Lower PJM Prices Show the Promise of Capacity Market Reform
Capacity market rules need to evolve as we transition away from fossil fuels.
Consumers across the Mid-Atlantic and Midwest will pay less next year after PJM’s latest capacity auction showed that markets can ensure reliable power at reasonable prices. The challenge now is to ensure PJM—the nation’s largest grid operator—doesn’t backslide to the days of inflated electricity prices that prop up old fossil fuel plants and spur bad investments in unnecessary new ones.
To ensure there’s enough electricity to meet high demand on the hottest days of summer and the coldest days of winter, PJM holds annual auctions for capacity—either power plants that commit to being available, or customers who commit to conserving energy in emergencies. The cost for next year’s capacity fell to the lowest in a decade. Consumers will collectively pay $2.2 billion to guarantee enough power next year compared with about $4 billion this year, and as much as $11 billion in the not-too-distant past.
Some of this savings is a bit of luck: PJM typically holds these auctions three years in advance.
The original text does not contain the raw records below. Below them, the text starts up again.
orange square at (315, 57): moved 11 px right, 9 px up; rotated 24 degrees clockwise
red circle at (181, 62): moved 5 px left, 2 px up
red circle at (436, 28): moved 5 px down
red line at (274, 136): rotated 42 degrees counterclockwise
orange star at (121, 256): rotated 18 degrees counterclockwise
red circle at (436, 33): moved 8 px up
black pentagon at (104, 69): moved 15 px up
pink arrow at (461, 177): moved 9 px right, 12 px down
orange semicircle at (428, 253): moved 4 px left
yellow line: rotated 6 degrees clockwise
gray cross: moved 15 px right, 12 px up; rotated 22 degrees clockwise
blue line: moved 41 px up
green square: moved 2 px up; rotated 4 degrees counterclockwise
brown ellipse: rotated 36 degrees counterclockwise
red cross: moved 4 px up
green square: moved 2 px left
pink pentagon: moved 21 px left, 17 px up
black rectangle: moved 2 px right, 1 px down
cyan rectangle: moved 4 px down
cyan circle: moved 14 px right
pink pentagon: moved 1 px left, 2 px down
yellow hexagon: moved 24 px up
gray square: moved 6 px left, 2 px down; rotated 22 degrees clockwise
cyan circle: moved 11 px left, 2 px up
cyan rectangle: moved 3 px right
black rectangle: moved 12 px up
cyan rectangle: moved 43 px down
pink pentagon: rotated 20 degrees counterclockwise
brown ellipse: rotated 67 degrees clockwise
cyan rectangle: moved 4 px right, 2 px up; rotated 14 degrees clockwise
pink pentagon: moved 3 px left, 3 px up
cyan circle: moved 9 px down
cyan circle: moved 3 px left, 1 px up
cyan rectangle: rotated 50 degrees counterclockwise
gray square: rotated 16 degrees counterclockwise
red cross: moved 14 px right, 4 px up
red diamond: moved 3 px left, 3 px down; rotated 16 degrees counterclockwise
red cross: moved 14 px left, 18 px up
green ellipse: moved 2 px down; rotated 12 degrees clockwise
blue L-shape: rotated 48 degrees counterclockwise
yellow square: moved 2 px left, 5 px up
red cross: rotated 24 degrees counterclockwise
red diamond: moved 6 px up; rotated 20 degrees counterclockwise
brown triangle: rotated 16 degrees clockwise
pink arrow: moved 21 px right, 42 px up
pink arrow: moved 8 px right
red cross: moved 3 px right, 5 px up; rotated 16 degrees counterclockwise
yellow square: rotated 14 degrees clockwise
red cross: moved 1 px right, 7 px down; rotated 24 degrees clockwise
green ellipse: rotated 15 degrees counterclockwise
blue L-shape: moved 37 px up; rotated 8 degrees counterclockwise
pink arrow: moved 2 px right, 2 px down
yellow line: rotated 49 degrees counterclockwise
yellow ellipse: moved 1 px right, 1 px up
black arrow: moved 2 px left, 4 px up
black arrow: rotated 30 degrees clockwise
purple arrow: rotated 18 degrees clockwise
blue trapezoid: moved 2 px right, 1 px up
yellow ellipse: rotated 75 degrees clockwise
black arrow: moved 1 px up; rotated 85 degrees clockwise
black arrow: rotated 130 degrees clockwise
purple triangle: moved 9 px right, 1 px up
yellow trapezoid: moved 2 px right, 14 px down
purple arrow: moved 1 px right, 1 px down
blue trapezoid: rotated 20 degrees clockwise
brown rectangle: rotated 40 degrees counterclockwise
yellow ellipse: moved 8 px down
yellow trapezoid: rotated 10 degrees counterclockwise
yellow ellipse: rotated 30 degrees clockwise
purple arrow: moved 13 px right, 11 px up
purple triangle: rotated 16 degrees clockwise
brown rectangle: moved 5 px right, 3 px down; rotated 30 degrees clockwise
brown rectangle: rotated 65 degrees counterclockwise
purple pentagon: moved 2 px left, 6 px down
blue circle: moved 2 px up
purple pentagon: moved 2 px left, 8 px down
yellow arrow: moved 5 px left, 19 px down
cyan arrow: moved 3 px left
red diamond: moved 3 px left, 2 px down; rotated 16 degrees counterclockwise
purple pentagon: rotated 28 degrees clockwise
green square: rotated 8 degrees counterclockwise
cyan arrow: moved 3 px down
In part because of this long lead time, PJM has consistently overestimated the amount of power it needs. But, because of some legal issues a few years ago (the infamous minimum offer price rule, or MOPR, which we happily no longer need to discuss) auctions have been delayed, and this one was only held a year in advance. A shorter lead time led to a more accurate forecast of power needs. This lets PJM avoid buying expensive unneeded capacity. Consumers emerged as the big winner.
But why were prices even lower than last year? Most notably, more than five gigawatts of Illinois nuclear power cleared for the first time in recent years. The exact reason why is unclear, but the plants’ owner says they were losing money and were saved by Illinois’ recent clean energy law.
Environmental groups have long claimed that PJM’s excess capacity was keeping surplus coal plants running, and this auction bears them out: PJM bought nearly 5,800 megawatts less capacity from coal this year. This demonstrates that old, dirty fossil plants can retire without endangering grid reliability.
For renewables, the auction was more of a wash: an increase in solar was more than offset by a decrease in wind, but renewables still only make up about 2% of PJM’s capacity supply. This tells a cautionary tale for the future of the clean energy transition in PJM. Thousands of solar and wind projects remain in limbo as the process for connecting renewables to the grid, called interconnection, remains slow. Even allowing for the usual rate of proposed projects not getting built, there’s enough wind and solar waiting for approval to meet over 20% of PJM’s capacity needs. The savings from getting this power online would be enormous.
This latest capacity auction demonstrates a few core truths about where we are – and where we need to go in PJM:
- The last few years have proven that forecast error is costing billions of dollars and emitting excess megatons of carbon dioxide. As the auctions get back to a regular schedule, PJM needs to make sure these errors don’t creep back in;
- Transmission planning, especially around connecting renewables to the grid, has become a major bottleneck to clean power;
- Owners of gas plants and old coal plants want PJM to buy massive amounts of extra capacity--they even put out a press release complaining about accurate forecasts and market power mitigation. If done right, capacity markets can ensure reliability at reasonable cost and without subsidizing unneeded resources. But, capacity markets are complex in design, and suppliers will never stop trying to capture them to limit competition and raise prices.
- Capacity market rules need to evolve to recognize the ways a balanced mix of solar, wind, storage and demand response can deliver a low-carbon, reliable grid.
PJM is reviewing its capacity market framework, and has proposed reforms that would limit excess procurement while still making sure reliability standards are met. More reforms will be needed to better avoid and manage forecast error. We’re hopeful that PJM leaders will continue to improve their market rules, keeping prices low for consumers while guaranteeing the reliability of the grid as we transition away from fossil fuels.